Writing: To be successful as an analyst, you need to be able to turn visualizations and the output of statistical tests into a story that's accessible for a lay audience. Few analysts take this part as seriously as the technical side, but it's tremendously important.

[+] jmcminis|7 years ago|reply
This is a really nice summary of some of the technical components required. You also need to know how to do different kinds of analysis to answer different kinds of questions. A few more things:

0. Scientific method - probably true for all domains. Not really a kind of analysis, more an approach to doing analysis.

1. Cohort analysis - used in aquisition and retention analysis.

2. Model building - used in all kinds of financial analysis.

3. A/B/... testing - determining the difference between 2 or more populations.

4. Exploratory - understanding the relationships in your data to develop intuition about it.

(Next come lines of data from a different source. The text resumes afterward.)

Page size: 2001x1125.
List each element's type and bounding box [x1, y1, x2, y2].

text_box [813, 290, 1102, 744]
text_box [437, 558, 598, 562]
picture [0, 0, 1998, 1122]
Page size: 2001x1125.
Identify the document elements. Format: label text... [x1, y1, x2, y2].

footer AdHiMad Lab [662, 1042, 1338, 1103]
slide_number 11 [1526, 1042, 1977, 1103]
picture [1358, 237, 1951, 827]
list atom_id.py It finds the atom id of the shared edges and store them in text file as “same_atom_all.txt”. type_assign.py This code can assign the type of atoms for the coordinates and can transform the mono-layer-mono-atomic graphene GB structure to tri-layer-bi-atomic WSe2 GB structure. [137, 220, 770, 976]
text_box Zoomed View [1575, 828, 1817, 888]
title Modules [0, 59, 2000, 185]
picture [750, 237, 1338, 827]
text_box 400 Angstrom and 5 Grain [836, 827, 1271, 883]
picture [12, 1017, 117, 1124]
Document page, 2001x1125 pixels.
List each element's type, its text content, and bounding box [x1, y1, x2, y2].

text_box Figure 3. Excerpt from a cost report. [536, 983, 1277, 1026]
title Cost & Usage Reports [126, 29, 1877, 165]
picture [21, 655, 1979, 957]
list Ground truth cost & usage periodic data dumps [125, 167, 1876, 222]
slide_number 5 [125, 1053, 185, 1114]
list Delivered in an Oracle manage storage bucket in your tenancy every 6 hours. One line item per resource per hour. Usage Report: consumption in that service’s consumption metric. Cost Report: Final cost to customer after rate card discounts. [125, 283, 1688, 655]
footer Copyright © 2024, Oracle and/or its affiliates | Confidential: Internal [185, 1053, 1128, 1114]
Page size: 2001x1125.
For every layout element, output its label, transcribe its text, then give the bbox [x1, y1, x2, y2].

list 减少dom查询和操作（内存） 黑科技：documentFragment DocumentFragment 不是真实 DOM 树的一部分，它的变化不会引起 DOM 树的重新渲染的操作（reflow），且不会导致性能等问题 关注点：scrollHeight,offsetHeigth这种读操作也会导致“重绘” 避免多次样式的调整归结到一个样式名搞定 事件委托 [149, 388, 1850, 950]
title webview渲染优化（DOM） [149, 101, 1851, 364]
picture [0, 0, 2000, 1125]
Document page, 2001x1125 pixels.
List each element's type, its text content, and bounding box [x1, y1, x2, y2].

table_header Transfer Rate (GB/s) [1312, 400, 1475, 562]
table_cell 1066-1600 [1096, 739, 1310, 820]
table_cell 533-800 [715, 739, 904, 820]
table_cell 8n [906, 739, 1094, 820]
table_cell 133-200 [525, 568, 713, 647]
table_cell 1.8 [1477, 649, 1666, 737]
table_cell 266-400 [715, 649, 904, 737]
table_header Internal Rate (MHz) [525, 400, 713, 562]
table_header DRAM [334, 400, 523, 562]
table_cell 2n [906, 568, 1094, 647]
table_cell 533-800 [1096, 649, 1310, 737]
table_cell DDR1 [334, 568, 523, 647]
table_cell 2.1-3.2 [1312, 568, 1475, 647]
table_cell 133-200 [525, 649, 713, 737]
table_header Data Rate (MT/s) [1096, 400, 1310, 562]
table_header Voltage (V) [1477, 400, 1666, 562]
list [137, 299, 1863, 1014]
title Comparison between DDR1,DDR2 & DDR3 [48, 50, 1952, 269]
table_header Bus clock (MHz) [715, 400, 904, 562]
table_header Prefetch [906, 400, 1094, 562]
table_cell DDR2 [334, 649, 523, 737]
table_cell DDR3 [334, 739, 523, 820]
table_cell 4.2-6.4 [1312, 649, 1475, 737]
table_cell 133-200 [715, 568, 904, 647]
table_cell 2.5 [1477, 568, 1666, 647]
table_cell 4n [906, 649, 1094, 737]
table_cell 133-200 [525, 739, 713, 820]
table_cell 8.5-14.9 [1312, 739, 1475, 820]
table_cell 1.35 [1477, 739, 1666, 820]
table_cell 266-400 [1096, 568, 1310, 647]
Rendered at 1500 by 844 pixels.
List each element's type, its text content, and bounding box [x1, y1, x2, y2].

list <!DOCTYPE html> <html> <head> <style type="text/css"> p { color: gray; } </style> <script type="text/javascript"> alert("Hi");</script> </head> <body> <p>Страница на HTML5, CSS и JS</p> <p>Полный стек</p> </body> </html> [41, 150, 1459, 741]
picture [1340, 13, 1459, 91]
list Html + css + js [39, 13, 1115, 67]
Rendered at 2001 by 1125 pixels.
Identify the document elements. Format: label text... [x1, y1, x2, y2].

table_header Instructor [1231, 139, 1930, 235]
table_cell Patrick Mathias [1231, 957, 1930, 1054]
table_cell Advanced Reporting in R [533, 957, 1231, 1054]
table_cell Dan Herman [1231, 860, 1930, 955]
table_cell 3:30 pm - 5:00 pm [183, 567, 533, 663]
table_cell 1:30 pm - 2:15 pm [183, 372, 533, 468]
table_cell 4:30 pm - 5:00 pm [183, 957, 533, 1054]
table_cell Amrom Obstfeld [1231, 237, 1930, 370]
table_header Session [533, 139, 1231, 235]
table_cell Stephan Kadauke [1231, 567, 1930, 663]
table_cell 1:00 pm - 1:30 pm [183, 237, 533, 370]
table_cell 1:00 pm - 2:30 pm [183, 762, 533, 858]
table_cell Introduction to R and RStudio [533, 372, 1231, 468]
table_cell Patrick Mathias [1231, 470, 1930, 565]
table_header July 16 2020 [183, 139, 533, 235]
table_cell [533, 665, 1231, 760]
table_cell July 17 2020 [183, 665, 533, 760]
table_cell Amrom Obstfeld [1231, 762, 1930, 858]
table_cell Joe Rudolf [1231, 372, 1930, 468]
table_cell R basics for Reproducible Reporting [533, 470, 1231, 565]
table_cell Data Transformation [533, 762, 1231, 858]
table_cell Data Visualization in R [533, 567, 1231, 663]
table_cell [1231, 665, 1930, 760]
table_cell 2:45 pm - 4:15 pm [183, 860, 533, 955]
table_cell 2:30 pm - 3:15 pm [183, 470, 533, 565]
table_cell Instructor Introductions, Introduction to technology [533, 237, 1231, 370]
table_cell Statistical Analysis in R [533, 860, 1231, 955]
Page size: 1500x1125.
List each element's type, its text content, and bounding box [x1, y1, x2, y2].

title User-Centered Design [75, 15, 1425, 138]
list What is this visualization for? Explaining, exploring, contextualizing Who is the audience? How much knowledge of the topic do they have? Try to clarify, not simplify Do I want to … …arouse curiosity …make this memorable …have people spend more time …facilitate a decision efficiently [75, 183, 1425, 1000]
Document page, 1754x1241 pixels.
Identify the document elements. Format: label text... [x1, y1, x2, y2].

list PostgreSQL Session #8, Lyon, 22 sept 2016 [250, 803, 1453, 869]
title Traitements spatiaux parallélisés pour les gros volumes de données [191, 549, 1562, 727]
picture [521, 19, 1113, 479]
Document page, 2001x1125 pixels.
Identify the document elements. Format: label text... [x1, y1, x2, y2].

There are plenty of analysis techniques in use. You can learn more about these and others if you survey blogs and other literature. One that I find interesting is Tom Tunguz. He has a particular theme, but his analysis is very good. The methods and way of thought are transferrable. http://tomtunguz.com/

[+] stewbrew|7 years ago|reply
You should be more precise on what kind of role you're aiming at. I know plenty of "data analysts" who use Excel and little else. It really depends on the task at hand.
[+] fedecaccia|7 years ago|reply
First at all, a huge background on maths and statistics. Then, select a programming language and become as good as posible. I recommend you to choose python because it has a lot of libraries of data science (I recommend you to learn numpy, pandas, scipy and sklearn). After all, you should consider to put tensorflow in your learning curriculum.